= Beginning of Section =

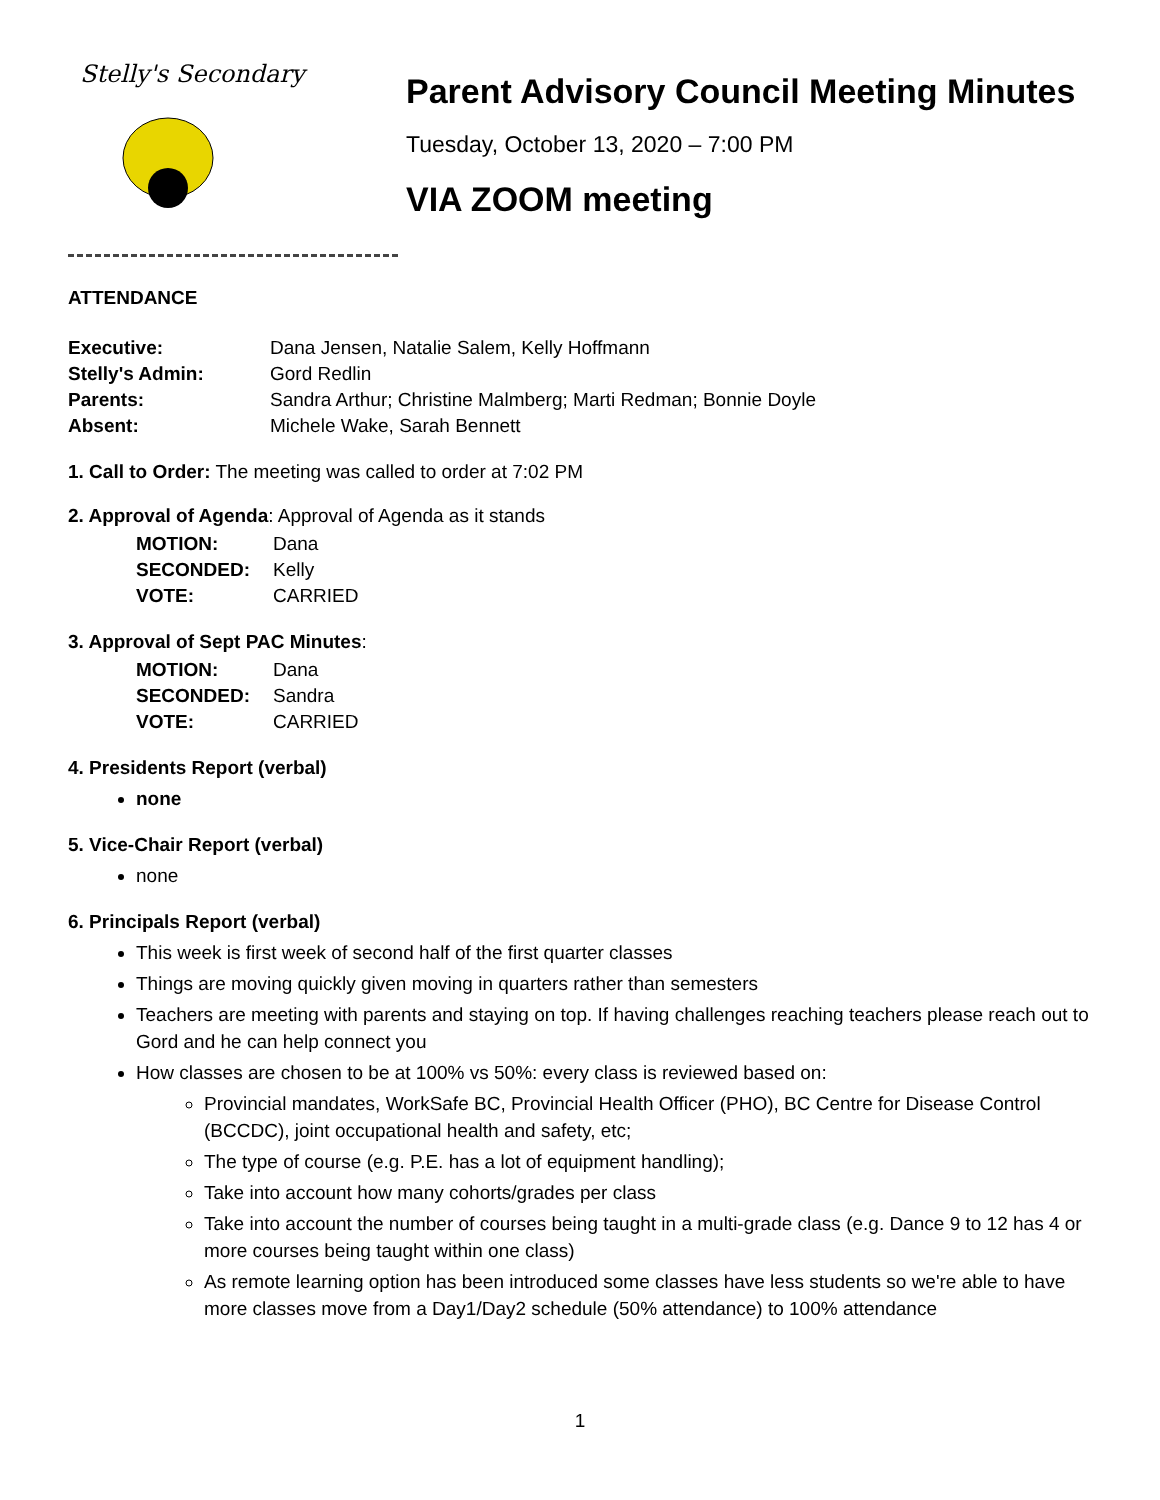Stelly's Secondary
Parent Advisory Council Meeting Minutes
Tuesday, October 13, 2020 – 7:00 PM
VIA ZOOM meeting
ATTENDANCE
| Executive: | Dana Jensen, Natalie Salem, Kelly Hoffmann |
| Stelly's Admin: | Gord Redlin |
| Parents: | Sandra Arthur; Christine Malmberg; Marti Redman; Bonnie Doyle |
| Absent: | Michele Wake, Sarah Bennett |
1. Call to Order: The meeting was called to order at 7:02 PM
2. Approval of Agenda: Approval of Agenda as it stands
| MOTION: | Dana |
| SECONDED: | Kelly |
| VOTE: | CARRIED |
3. Approval of Sept PAC Minutes:
| MOTION: | Dana |
| SECONDED: | Sandra |
| VOTE: | CARRIED |
4. Presidents Report (verbal)
none
5. Vice-Chair Report (verbal)
none
6. Principals Report (verbal)
This week is first week of second half of the first quarter classes
Things are moving quickly given moving in quarters rather than semesters
Teachers are meeting with parents and staying on top. If having challenges reaching teachers please reach out to Gord and he can help connect you
How classes are chosen to be at 100% vs 50%: every class is reviewed based on:
Provincial mandates, WorkSafe BC, Provincial Health Officer (PHO), BC Centre for Disease Control (BCCDC), joint occupational health and safety, etc;
The type of course (e.g. P.E. has a lot of equipment handling);
Take into account how many cohorts/grades per class
Take into account the number of courses being taught in a multi-grade class (e.g. Dance 9 to 12 has 4 or more courses being taught within one class)
As remote learning option has been introduced some classes have less students so we're able to have more classes move from a Day1/Day2 schedule (50% attendance) to 100% attendance
1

= End of Section =

▶ **Problem requirements**
Only the lines holding "classes" are wanted, so copy each of them from the material.

▶ **Exercise output**
This week is first week of second half of the first quarter classes
How classes are chosen to be at 100% vs 50%: every class is reviewed based on:
As remote learning option has been introduced some classes have less students so we're able to have more classes move from a Day1/Day2 schedule (50% attendance) to 100% attendance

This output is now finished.